High court restores child pornography conviction
Ruling says verdict can arise from circumstantial evidence
OTTAWA— The Supreme Court of Canada says circumstantial evidence can be enough to convict someone of possessing child pornography.
In a decision Friday, the high court ruled unanimously that the Crown does not have to disprove any other possible explanation for how child pornography ends up on a computer owned by an accused.
“Other ‘plausible theories’ or other ‘reasonable possibilities’ must be based on logic and experience applied to the evidence or the absence of evidence, not on speculation,” Supreme Court Justice Thomas Cromwell wrote in the 32-page decision.
“Of course, the line between a ‘plausible theory’ and ‘speculation’ is not always easy to draw. But the basic question is whether the circumstantial evidence, viewed logically and in light of human experience, is reasonably capable of supporting an inference other than that the accused is guilty.”
The decision concerned the case of Oswald Villaroman, who took his laptop to a Calgary shop for repairs in December 2009. A service technician contacted police after discovering child pornography downloaded through a file-sharing program.
A judge convicted Villaroman of child pornography possession following a prosecution based on circumstantial evidence, like the fact that he owned the computer, which had only one user account labelled with his name.
The Alberta Court of Appeal overturned the conviction last year, ruling the trial judge had erred in excluding other possibilities as to how the pornography ended up on his computer.
The Supreme Court disagreed with the appeal judgment Friday, setting aside the acquittal.
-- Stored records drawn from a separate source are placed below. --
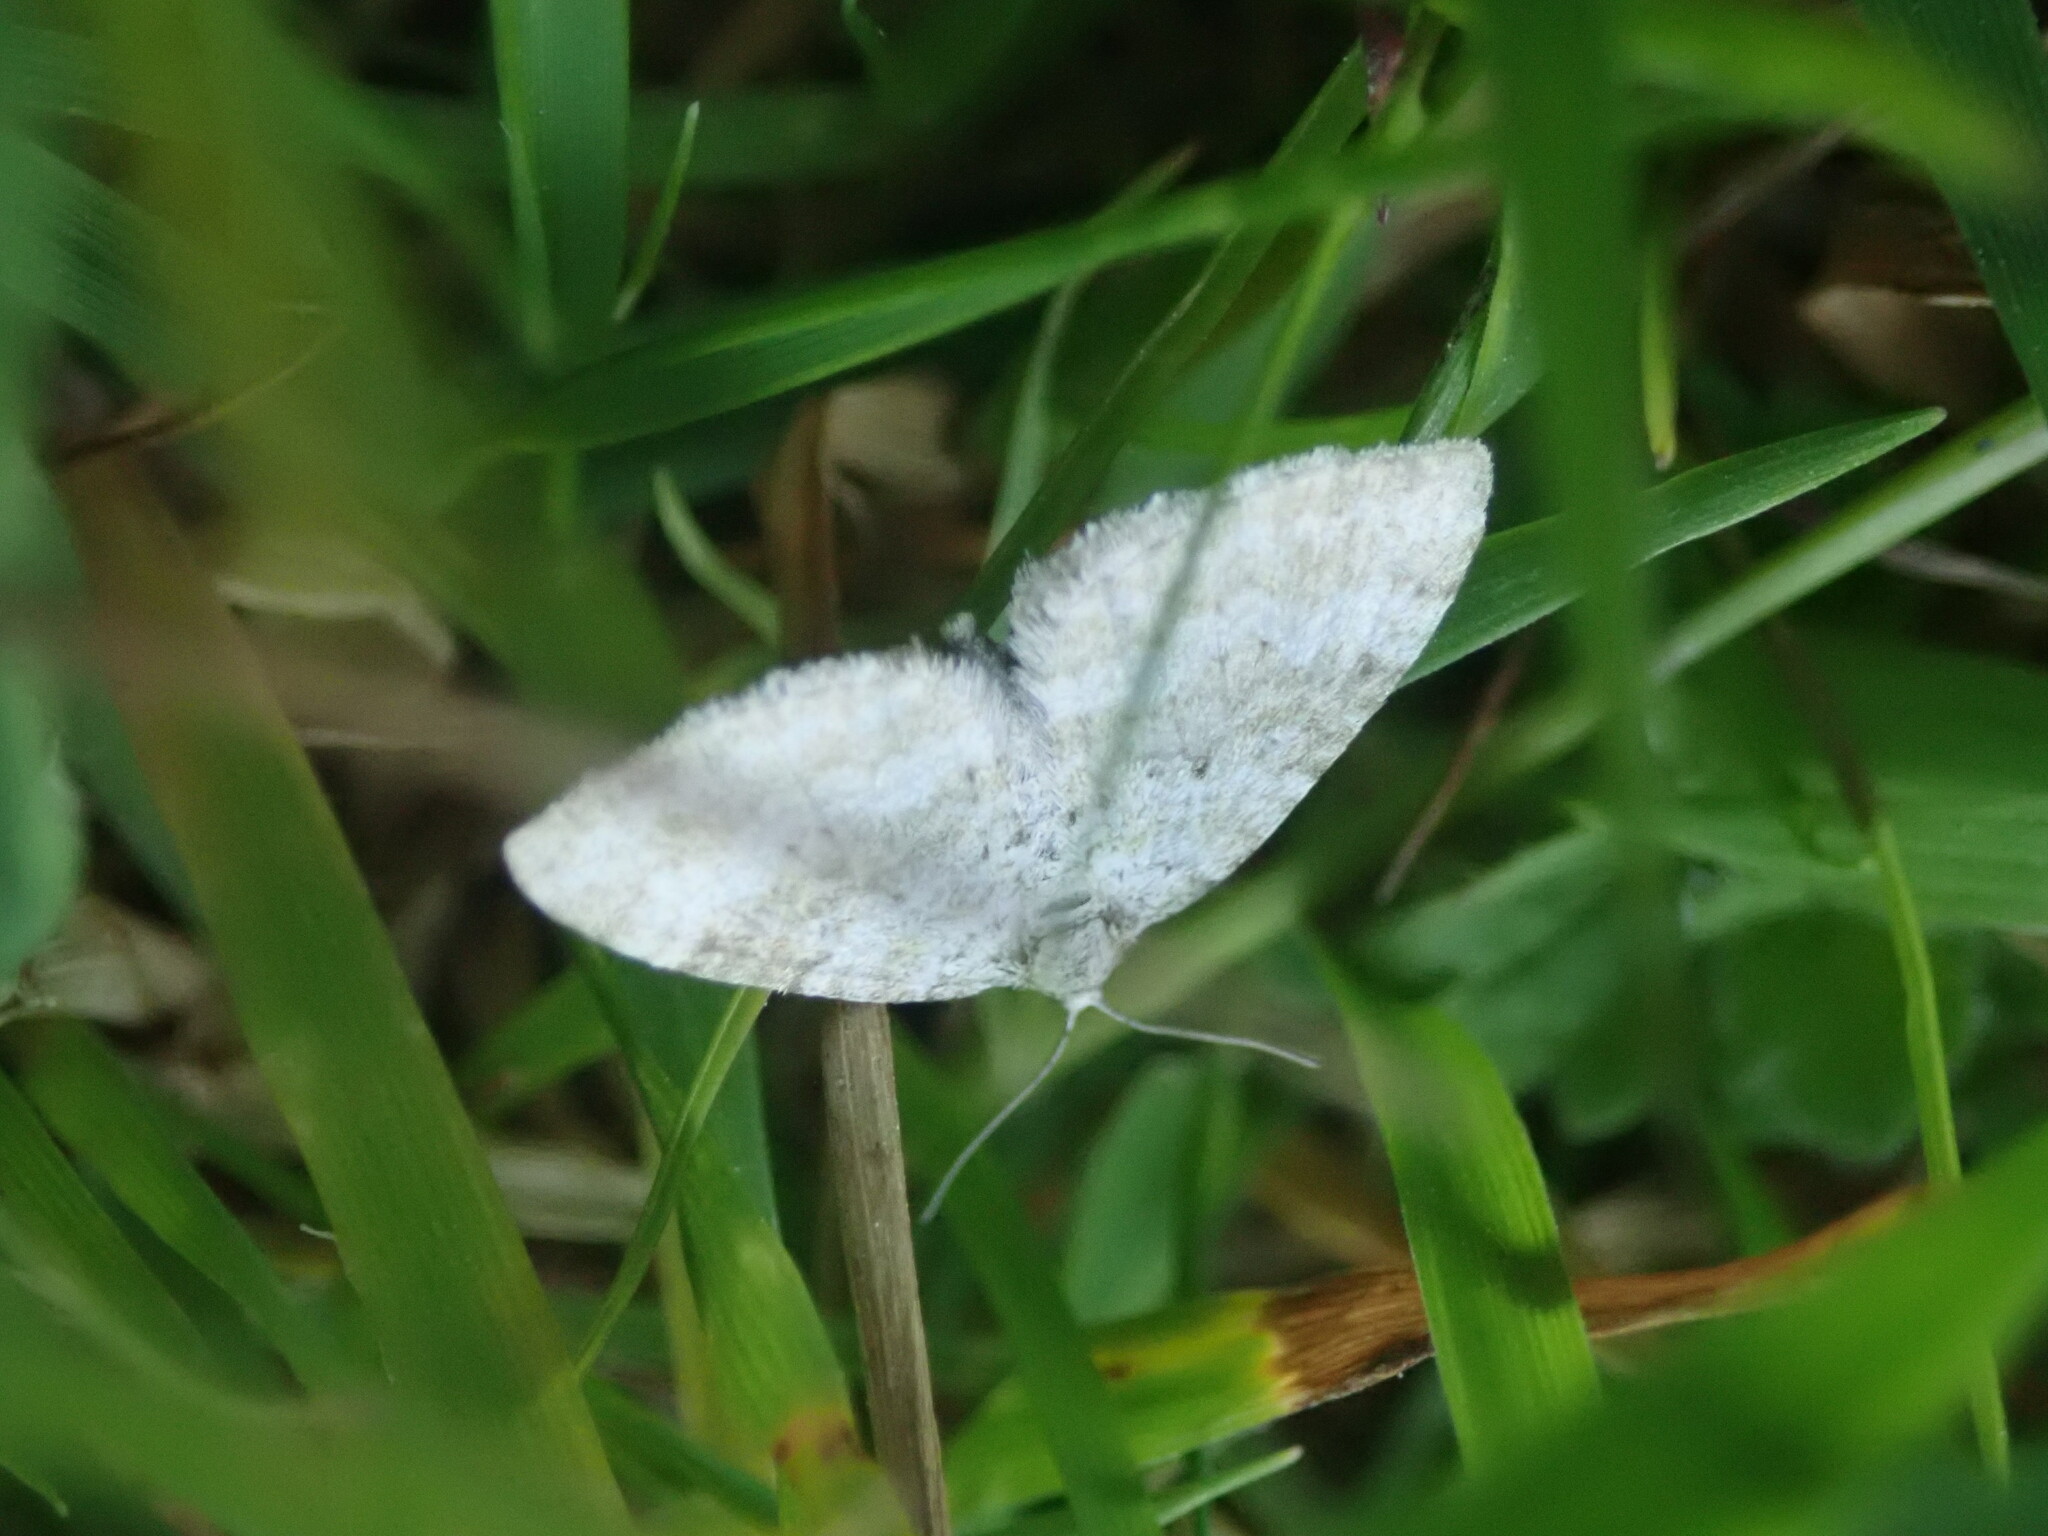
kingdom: Animalia
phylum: Arthropoda
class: Insecta
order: Lepidoptera
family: Geometridae
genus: Perizoma
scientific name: Perizoma albulata
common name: Grass rivulet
The high court also handed a separate Charter of Rights issue related to the search and seizure of the laptop back to the Alberta Court of Appeal, which means Villaroman will have another chance to argue his case in the appeal court.
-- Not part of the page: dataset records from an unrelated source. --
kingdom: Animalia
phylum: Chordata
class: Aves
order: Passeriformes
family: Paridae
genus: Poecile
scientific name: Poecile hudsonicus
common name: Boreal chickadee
In asking the Supreme Court to consider the case, the Crown argued requiring prosecutors to disprove all other possible conclusions concerning the presence of pornography would increase the burden of proof to an impossible degree.
The Crown said this could have a devastating impact on the ability to prosecute child pornography cases and others relying on circumstantial evidence.
The lawyers representing Villaroman, however, said the trial judge had simply erred in finding the defendant guilty beyond reasonable doubt in a case where the prosecution had brought virtually no evidence of possession.